**Work instructions:**
Set down the whole listing below exactly, without pictures.

**Record set:**
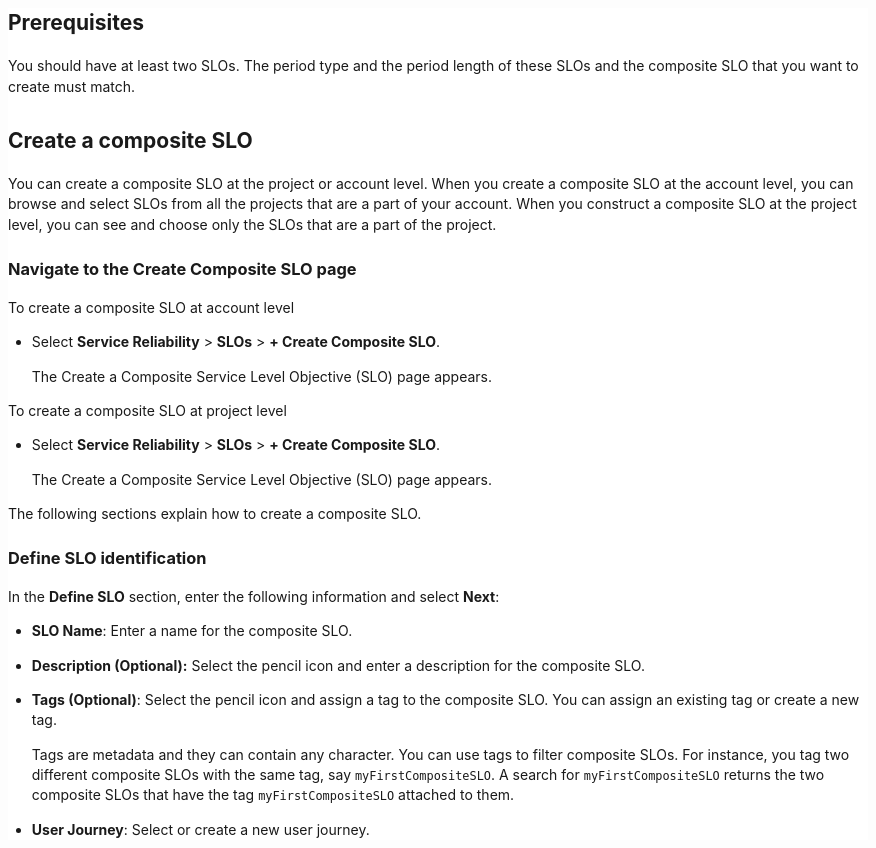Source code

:
## Prerequisites

You should have at least two SLOs. The period type and the period length of these SLOs and the composite SLO that you want to create must match.


## Create a composite SLO

You can create a composite SLO at the project or account level. When you create a composite SLO at the account level, you can browse and select SLOs from all the projects that are a part of your account. When you construct a composite SLO at the project level, you can see and choose only the SLOs that are a part of the project.


### Navigate to the Create Composite SLO page

To create a composite SLO at account level  

* Select **Service Reliability** > **SLOs** > **+ Create Composite SLO**. 

    The Create a Composite Service Level Objective (SLO) page appears.


To create a composite SLO at project level

* Select **Service Reliability** > **SLOs** > **+ Create Composite SLO**. 

    The Create a Composite Service Level Objective (SLO) page appears.


The following sections explain how to create a composite SLO.


### Define SLO identification

In the **Define SLO** section, enter the following information and select **Next**:

* **SLO Name**: Enter a name for the composite SLO.
* **Description (Optional):** Select the pencil icon and enter a description for the composite SLO.
* **Tags (Optional)**: Select the pencil icon and assign a tag to the composite SLO. You can assign an existing tag or create a new tag.

  Tags are metadata and they can contain any character. You can use tags to filter composite SLOs. For instance, you tag two different composite SLOs with the same tag, say `myFirstCompositeSLO`. A search for `myFirstCompositeSLO` returns the two composite SLOs that have the tag `myFirstCompositeSLO` attached to them.

* **User Journey**: Select or create a new user journey.
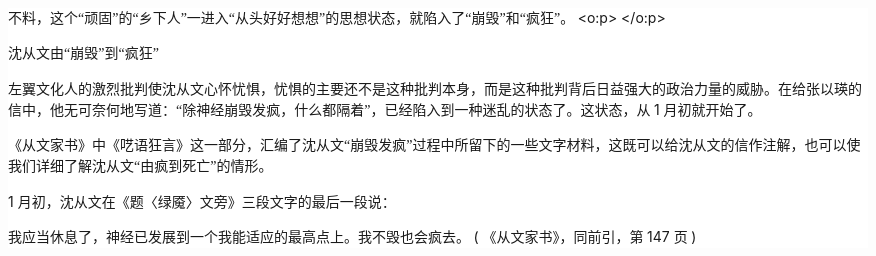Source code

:   <span lang="ZH-CN" style='font-family:宋体;mso-ascii-font-family:
"Times New Roman"'>
   不料，这个“顽固”的“乡下人”一进入“从头好好想想”的思想状态，就陷入了“崩毁”和“疯狂”。
  </span>
  <o:p>
  </o:p>
 </p>
 <p class="MsoNormal">
  <span lang="ZH-CN" style='font-family:宋体;mso-ascii-font-family:
"Times New Roman"'>
   沈从文由“崩毁”到“疯狂”
  </span>
  <o:p>
  </o:p>
 </p>
 <p class="MsoNormal">
  <span lang="ZH-CN" style='font-family:宋体;mso-ascii-font-family:
"Times New Roman"'>
   左翼文化人的激烈批判使沈从文心怀忧惧，忧惧的主要还不是这种批判本身，而是这种批判背后日益强大的政治力量的威胁。在给张以瑛的信中，他无可奈何地写道：“除神经崩毁发疯，什么都隔着”，已经陷入到一种迷乱的状态了。这状态，从
  </span>
  1
  <span lang="ZH-CN" style='font-family:宋体;mso-ascii-font-family:"Times New Roman"'>
   月初就开始了。
  </span>
  <o:p>
  </o:p>
 </p>
 <p class="MsoNormal">
  <span lang="ZH-CN" style='font-family:宋体;mso-ascii-font-family:
"Times New Roman"'>
   《从文家书》中《呓语狂言》这一部分，汇编了沈从文“崩毁发疯”过程中所留下的一些文字材料，这既可以给沈从文的信作注解，也可以使我们详细了解沈从文“由疯到死亡”的情形。
  </span>
  <o:p>
  </o:p>
 </p>
 <p class="MsoNormal">
  1
  <span lang="ZH-CN" style='font-family:宋体;mso-ascii-font-family:
"Times New Roman"'>
   月初，沈从文在《题〈绿魇〉文旁》三段文字的最后一段说：
  </span>
  <o:p>
  </o:p>
 </p>
 <p class="MsoNormal">
  <span lang="ZH-CN" style='font-family:宋体;mso-ascii-font-family:
"Times New Roman"'>
   我应当休息了，神经已发展到一个我能适应的最高点上。我不毁也会疯去。
  </span>
  (
  <span lang="ZH-CN" style='font-family:宋体;mso-ascii-font-family:"Times New Roman"'>
   《从文家书》，同前引，第
  </span>
  147
  <span lang="ZH-CN" style='font-family:宋体;mso-ascii-font-family:"Times New Roman"'>
   页
  </span>
  )
  <o:p>
  </o:p>
 </p>
 <p class="MsoNormal">
  <span lang="ZH-CN" style='font-family:宋体;mso-ascii-font-family:
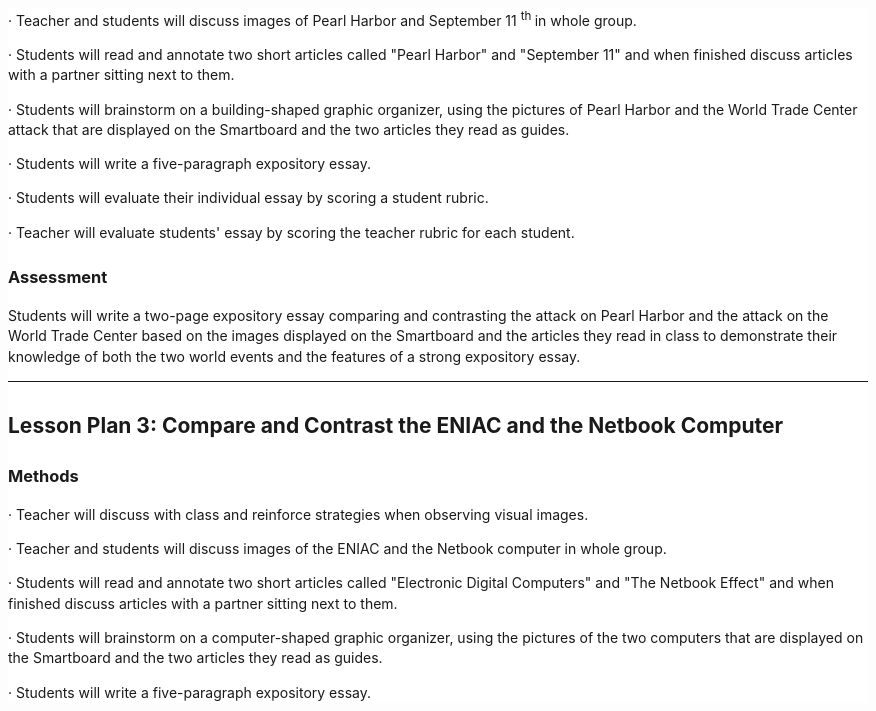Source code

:  </p>
 <p>
  · Teacher and students will discuss images of Pearl Harbor and September 11
  <sup>
   th
  </sup>
  in whole group.
 </p>
 <p>
  · Students will read and annotate two short articles called "Pearl Harbor" and "September 11" and when finished discuss articles with a partner sitting next to them.
 </p>
 <p>
  · Students will brainstorm on a building-shaped graphic organizer, using the pictures of Pearl Harbor and the World Trade Center attack that are displayed on the Smartboard and the two articles they read as guides.
 </p>
 <p>
  · Students will write a five-paragraph expository essay.
 </p>
 <p>
  · Students will evaluate their individual essay by scoring a student rubric.
 </p>
 <p>
  · Teacher will evaluate students' essay by scoring the teacher rubric for each student.
 </p>

<h3>
  Assessment
 </h3>
 <p>
  Students will write a two-page expository essay comparing and contrasting the attack on Pearl Harbor and the attack on the World Trade Center based on the images displayed on the Smartboard and the articles they read in class to demonstrate their knowledge of both the two world events and the features of a strong expository essay.
 </p>
 <p>
  <i>
  </i>
 </p>
<hr/>
 <h2>
  Lesson Plan 3: Compare and Contrast the ENIAC and the Netbook Computer
 </h2>
<h3>
  Methods
 </h3>
 <p>
  · Teacher will discuss with class and reinforce strategies when observing visual images.
 </p>
 <p>
  · Teacher and students will discuss images of the ENIAC and the Netbook computer in whole group.
 </p>
 <p>
  · Students will read and annotate two short articles called "Electronic Digital Computers" and "The Netbook Effect" and when finished discuss articles with a partner sitting next to them.
 </p>
 <p>
  · Students will brainstorm on a computer-shaped graphic organizer, using the pictures of the two computers that are displayed on the Smartboard and the two articles they read as guides.
 </p>
 <p>
  · Students will write a five-paragraph expository essay.
 </p>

**Completed task:**
Source code

:
## Prerequisites

You should have at least two SLOs. The period type and the period length of these SLOs and the composite SLO that you want to create must match.


## Create a composite SLO

You can create a composite SLO at the project or account level. When you create a composite SLO at the account level, you can browse and select SLOs from all the projects that are a part of your account. When you construct a composite SLO at the project level, you can see and choose only the SLOs that are a part of the project.


### Navigate to the Create Composite SLO page

To create a composite SLO at account level  

* Select **Service Reliability** > **SLOs** > **+ Create Composite SLO**. 

    The Create a Composite Service Level Objective (SLO) page appears.


To create a composite SLO at project level

* Select **Service Reliability** > **SLOs** > **+ Create Composite SLO**. 

    The Create a Composite Service Level Objective (SLO) page appears.


The following sections explain how to create a composite SLO.


### Define SLO identification

In the **Define SLO** section, enter the following information and select **Next**:

* **SLO Name**: Enter a name for the composite SLO.
* **Description (Optional):** Select the pencil icon and enter a description for the composite SLO.
* **Tags (Optional)**: Select the pencil icon and assign a tag to the composite SLO. You can assign an existing tag or create a new tag.

  Tags are metadata and they can contain any character. You can use tags to filter composite SLOs. For instance, you tag two different composite SLOs with the same tag, say `myFirstCompositeSLO`. A search for `myFirstCompositeSLO` returns the two composite SLOs that have the tag `myFirstCompositeSLO` attached to them.

* **User Journey**: Select or create a new user journey.
Source code

:   <span lang="ZH-CN" style='font-family:宋体;mso-ascii-font-family:
"Times New Roman"'>
   不料，这个“顽固”的“乡下人”一进入“从头好好想想”的思想状态，就陷入了“崩毁”和“疯狂”。
  </span>
  <o:p>
  </o:p>
 </p>
 <p class="MsoNormal">
  <span lang="ZH-CN" style='font-family:宋体;mso-ascii-font-family:
"Times New Roman"'>
   沈从文由“崩毁”到“疯狂”
  </span>
  <o:p>
  </o:p>
 </p>
 <p class="MsoNormal">
  <span lang="ZH-CN" style='font-family:宋体;mso-ascii-font-family:
"Times New Roman"'>
   左翼文化人的激烈批判使沈从文心怀忧惧，忧惧的主要还不是这种批判本身，而是这种批判背后日益强大的政治力量的威胁。在给张以瑛的信中，他无可奈何地写道：“除神经崩毁发疯，什么都隔着”，已经陷入到一种迷乱的状态了。这状态，从
  </span>
  1
  <span lang="ZH-CN" style='font-family:宋体;mso-ascii-font-family:"Times New Roman"'>
   月初就开始了。
  </span>
  <o:p>
  </o:p>
 </p>
 <p class="MsoNormal">
  <span lang="ZH-CN" style='font-family:宋体;mso-ascii-font-family:
"Times New Roman"'>
   《从文家书》中《呓语狂言》这一部分，汇编了沈从文“崩毁发疯”过程中所留下的一些文字材料，这既可以给沈从文的信作注解，也可以使我们详细了解沈从文“由疯到死亡”的情形。
  </span>
  <o:p>
  </o:p>
 </p>
 <p class="MsoNormal">
  1
  <span lang="ZH-CN" style='font-family:宋体;mso-ascii-font-family:
"Times New Roman"'>
   月初，沈从文在《题〈绿魇〉文旁》三段文字的最后一段说：
  </span>
  <o:p>
  </o:p>
 </p>
 <p class="MsoNormal">
  <span lang="ZH-CN" style='font-family:宋体;mso-ascii-font-family:
"Times New Roman"'>
   我应当休息了，神经已发展到一个我能适应的最高点上。我不毁也会疯去。
  </span>
  (
  <span lang="ZH-CN" style='font-family:宋体;mso-ascii-font-family:"Times New Roman"'>
   《从文家书》，同前引，第
  </span>
  147
  <span lang="ZH-CN" style='font-family:宋体;mso-ascii-font-family:"Times New Roman"'>
   页
  </span>
  )
  <o:p>
  </o:p>
 </p>
 <p class="MsoNormal">
  <span lang="ZH-CN" style='font-family:宋体;mso-ascii-font-family:
Source code

:  </p>
 <p>
  · Teacher and students will discuss images of Pearl Harbor and September 11
  <sup>
   th
  </sup>
  in whole group.
 </p>
 <p>
  · Students will read and annotate two short articles called "Pearl Harbor" and "September 11" and when finished discuss articles with a partner sitting next to them.
 </p>
 <p>
  · Students will brainstorm on a building-shaped graphic organizer, using the pictures of Pearl Harbor and the World Trade Center attack that are displayed on the Smartboard and the two articles they read as guides.
 </p>
 <p>
  · Students will write a five-paragraph expository essay.
 </p>
 <p>
  · Students will evaluate their individual essay by scoring a student rubric.
 </p>
 <p>
  · Teacher will evaluate students' essay by scoring the teacher rubric for each student.
 </p>

<h3>
  Assessment
 </h3>
 <p>
  Students will write a two-page expository essay comparing and contrasting the attack on Pearl Harbor and the attack on the World Trade Center based on the images displayed on the Smartboard and the articles they read in class to demonstrate their knowledge of both the two world events and the features of a strong expository essay.
 </p>
 <p>
  <i>
  </i>
 </p>
<hr/>
 <h2>
  Lesson Plan 3: Compare and Contrast the ENIAC and the Netbook Computer
 </h2>
<h3>
  Methods
 </h3>
 <p>
  · Teacher will discuss with class and reinforce strategies when observing visual images.
 </p>
 <p>
  · Teacher and students will discuss images of the ENIAC and the Netbook computer in whole group.
 </p>
 <p>
  · Students will read and annotate two short articles called "Electronic Digital Computers" and "The Netbook Effect" and when finished discuss articles with a partner sitting next to them.
 </p>
 <p>
  · Students will brainstorm on a computer-shaped graphic organizer, using the pictures of the two computers that are displayed on the Smartboard and the two articles they read as guides.
 </p>
 <p>
  · Students will write a five-paragraph expository essay.
 </p>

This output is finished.